:: TASK TO COMPLETE ::
Make your reply a word-for-word repeat of the records.
** LISTED RECORDS follows **
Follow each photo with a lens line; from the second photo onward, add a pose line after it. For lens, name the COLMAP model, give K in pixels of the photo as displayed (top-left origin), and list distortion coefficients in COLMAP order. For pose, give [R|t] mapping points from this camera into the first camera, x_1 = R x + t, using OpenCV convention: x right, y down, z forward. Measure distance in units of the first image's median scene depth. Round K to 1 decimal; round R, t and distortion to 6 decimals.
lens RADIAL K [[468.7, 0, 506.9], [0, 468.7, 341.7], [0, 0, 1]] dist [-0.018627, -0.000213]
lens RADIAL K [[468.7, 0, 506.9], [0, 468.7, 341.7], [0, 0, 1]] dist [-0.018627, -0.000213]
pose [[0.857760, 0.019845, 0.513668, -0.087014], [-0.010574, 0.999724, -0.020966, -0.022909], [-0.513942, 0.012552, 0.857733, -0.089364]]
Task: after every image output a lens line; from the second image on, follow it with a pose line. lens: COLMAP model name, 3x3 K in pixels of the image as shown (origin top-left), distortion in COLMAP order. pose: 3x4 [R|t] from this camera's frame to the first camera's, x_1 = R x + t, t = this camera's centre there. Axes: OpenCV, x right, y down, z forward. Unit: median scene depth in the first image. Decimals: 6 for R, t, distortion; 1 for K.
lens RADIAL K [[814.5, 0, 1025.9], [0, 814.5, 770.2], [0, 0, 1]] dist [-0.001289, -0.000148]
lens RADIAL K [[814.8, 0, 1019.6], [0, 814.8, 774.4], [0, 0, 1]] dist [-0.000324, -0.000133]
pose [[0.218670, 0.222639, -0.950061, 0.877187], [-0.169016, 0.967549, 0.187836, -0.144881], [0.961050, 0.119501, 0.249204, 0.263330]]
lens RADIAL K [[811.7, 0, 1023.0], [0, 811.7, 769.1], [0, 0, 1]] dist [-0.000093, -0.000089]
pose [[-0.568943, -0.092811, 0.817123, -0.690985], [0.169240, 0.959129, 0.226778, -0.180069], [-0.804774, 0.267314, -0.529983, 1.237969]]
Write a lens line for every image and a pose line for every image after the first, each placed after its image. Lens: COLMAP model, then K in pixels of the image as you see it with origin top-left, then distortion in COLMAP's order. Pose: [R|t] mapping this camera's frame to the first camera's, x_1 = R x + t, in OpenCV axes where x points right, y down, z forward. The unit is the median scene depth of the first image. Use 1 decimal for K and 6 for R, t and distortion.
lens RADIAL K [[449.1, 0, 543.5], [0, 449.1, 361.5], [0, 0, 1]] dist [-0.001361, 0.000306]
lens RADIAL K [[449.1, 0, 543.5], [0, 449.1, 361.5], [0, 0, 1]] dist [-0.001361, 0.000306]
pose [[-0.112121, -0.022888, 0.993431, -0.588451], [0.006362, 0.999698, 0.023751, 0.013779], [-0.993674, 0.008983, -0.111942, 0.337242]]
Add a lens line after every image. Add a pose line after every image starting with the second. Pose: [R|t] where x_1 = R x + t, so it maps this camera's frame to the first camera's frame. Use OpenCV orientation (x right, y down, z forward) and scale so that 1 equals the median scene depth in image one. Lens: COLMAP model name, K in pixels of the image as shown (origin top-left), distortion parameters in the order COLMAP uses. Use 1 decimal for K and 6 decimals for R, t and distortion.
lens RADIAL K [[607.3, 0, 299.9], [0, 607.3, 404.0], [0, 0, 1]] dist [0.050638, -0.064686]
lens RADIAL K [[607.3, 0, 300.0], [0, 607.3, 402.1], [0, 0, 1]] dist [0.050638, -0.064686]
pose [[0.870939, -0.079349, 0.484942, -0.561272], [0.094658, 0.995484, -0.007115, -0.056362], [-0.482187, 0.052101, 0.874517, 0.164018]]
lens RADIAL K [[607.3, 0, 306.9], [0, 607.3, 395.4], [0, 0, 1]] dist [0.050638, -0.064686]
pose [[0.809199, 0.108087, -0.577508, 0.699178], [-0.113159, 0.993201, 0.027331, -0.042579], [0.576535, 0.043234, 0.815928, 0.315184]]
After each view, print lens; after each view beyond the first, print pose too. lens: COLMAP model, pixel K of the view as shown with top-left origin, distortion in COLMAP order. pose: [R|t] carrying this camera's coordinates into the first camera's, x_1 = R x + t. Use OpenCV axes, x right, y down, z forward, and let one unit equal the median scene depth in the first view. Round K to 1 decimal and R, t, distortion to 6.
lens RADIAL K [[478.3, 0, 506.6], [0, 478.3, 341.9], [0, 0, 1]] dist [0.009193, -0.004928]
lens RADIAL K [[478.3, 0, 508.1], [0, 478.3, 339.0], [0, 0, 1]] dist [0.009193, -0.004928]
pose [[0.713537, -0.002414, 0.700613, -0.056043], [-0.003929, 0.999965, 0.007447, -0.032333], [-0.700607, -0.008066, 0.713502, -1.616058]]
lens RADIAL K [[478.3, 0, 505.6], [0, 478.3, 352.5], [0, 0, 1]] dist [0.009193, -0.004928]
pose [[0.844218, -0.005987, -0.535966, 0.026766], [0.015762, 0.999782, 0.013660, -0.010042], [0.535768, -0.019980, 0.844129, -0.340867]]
** End of LISTED RECORDS **
:: FINISHED EXERCISE ::
Follow each photo with a lens line; from the second photo onward, add a pose line after it. For lens, name the COLMAP model, give K in pixels of the photo as displayed (top-left origin), and list distortion coefficients in COLMAP order. For pose, give [R|t] mapping points from this camera into the first camera, x_1 = R x + t, using OpenCV convention: x right, y down, z forward. Measure distance in units of the first image's median scene depth. Round K to 1 decimal; round R, t and distortion to 6 decimals.
lens RADIAL K [[468.7, 0, 506.9], [0, 468.7, 341.7], [0, 0, 1]] dist [-0.018627, -0.000213]
lens RADIAL K [[468.7, 0, 506.9], [0, 468.7, 341.7], [0, 0, 1]] dist [-0.018627, -0.000213]
pose [[0.857760, 0.019845, 0.513668, -0.087014], [-0.010574, 0.999724, -0.020966, -0.022909], [-0.513942, 0.012552, 0.857733, -0.089364]]
Task: after every image output a lens line; from the second image on, follow it with a pose line. lens: COLMAP model name, 3x3 K in pixels of the image as shown (origin top-left), distortion in COLMAP order. pose: 3x4 [R|t] from this camera's frame to the first camera's, x_1 = R x + t, t = this camera's centre there. Axes: OpenCV, x right, y down, z forward. Unit: median scene depth in the first image. Decimals: 6 for R, t, distortion; 1 for K.
lens RADIAL K [[814.5, 0, 1025.9], [0, 814.5, 770.2], [0, 0, 1]] dist [-0.001289, -0.000148]
lens RADIAL K [[814.8, 0, 1019.6], [0, 814.8, 774.4], [0, 0, 1]] dist [-0.000324, -0.000133]
pose [[0.218670, 0.222639, -0.950061, 0.877187], [-0.169016, 0.967549, 0.187836, -0.144881], [0.961050, 0.119501, 0.249204, 0.263330]]
lens RADIAL K [[811.7, 0, 1023.0], [0, 811.7, 769.1], [0, 0, 1]] dist [-0.000093, -0.000089]
pose [[-0.568943, -0.092811, 0.817123, -0.690985], [0.169240, 0.959129, 0.226778, -0.180069], [-0.804774, 0.267314, -0.529983, 1.237969]]
Write a lens line for every image and a pose line for every image after the first, each placed after its image. Lens: COLMAP model, then K in pixels of the image as you see it with origin top-left, then distortion in COLMAP's order. Pose: [R|t] mapping this camera's frame to the first camera's, x_1 = R x + t, in OpenCV axes where x points right, y down, z forward. The unit is the median scene depth of the first image. Use 1 decimal for K and 6 for R, t and distortion.
lens RADIAL K [[449.1, 0, 543.5], [0, 449.1, 361.5], [0, 0, 1]] dist [-0.001361, 0.000306]
lens RADIAL K [[449.1, 0, 543.5], [0, 449.1, 361.5], [0, 0, 1]] dist [-0.001361, 0.000306]
pose [[-0.112121, -0.022888, 0.993431, -0.588451], [0.006362, 0.999698, 0.023751, 0.013779], [-0.993674, 0.008983, -0.111942, 0.337242]]
Add a lens line after every image. Add a pose line after every image starting with the second. Pose: [R|t] where x_1 = R x + t, so it maps this camera's frame to the first camera's frame. Use OpenCV orientation (x right, y down, z forward) and scale so that 1 equals the median scene depth in image one. Lens: COLMAP model name, K in pixels of the image as shown (origin top-left), distortion parameters in the order COLMAP uses. Use 1 decimal for K and 6 decimals for R, t and distortion.
lens RADIAL K [[607.3, 0, 299.9], [0, 607.3, 404.0], [0, 0, 1]] dist [0.050638, -0.064686]
lens RADIAL K [[607.3, 0, 300.0], [0, 607.3, 402.1], [0, 0, 1]] dist [0.050638, -0.064686]
pose [[0.870939, -0.079349, 0.484942, -0.561272], [0.094658, 0.995484, -0.007115, -0.056362], [-0.482187, 0.052101, 0.874517, 0.164018]]
lens RADIAL K [[607.3, 0, 306.9], [0, 607.3, 395.4], [0, 0, 1]] dist [0.050638, -0.064686]
pose [[0.809199, 0.108087, -0.577508, 0.699178], [-0.113159, 0.993201, 0.027331, -0.042579], [0.576535, 0.043234, 0.815928, 0.315184]]
After each view, print lens; after each view beyond the first, print pose too. lens: COLMAP model, pixel K of the view as shown with top-left origin, distortion in COLMAP order. pose: [R|t] carrying this camera's coordinates into the first camera's, x_1 = R x + t. Use OpenCV axes, x right, y down, z forward, and let one unit equal the median scene depth in the first view. Round K to 1 decimal and R, t, distortion to 6.
lens RADIAL K [[478.3, 0, 506.6], [0, 478.3, 341.9], [0, 0, 1]] dist [0.009193, -0.004928]
lens RADIAL K [[478.3, 0, 508.1], [0, 478.3, 339.0], [0, 0, 1]] dist [0.009193, -0.004928]
pose [[0.713537, -0.002414, 0.700613, -0.056043], [-0.003929, 0.999965, 0.007447, -0.032333], [-0.700607, -0.008066, 0.713502, -1.616058]]
lens RADIAL K [[478.3, 0, 505.6], [0, 478.3, 352.5], [0, 0, 1]] dist [0.009193, -0.004928]
pose [[0.844218, -0.005987, -0.535966, 0.026766], [0.015762, 0.999782, 0.013660, -0.010042], [0.535768, -0.019980, 0.844129, -0.340867]]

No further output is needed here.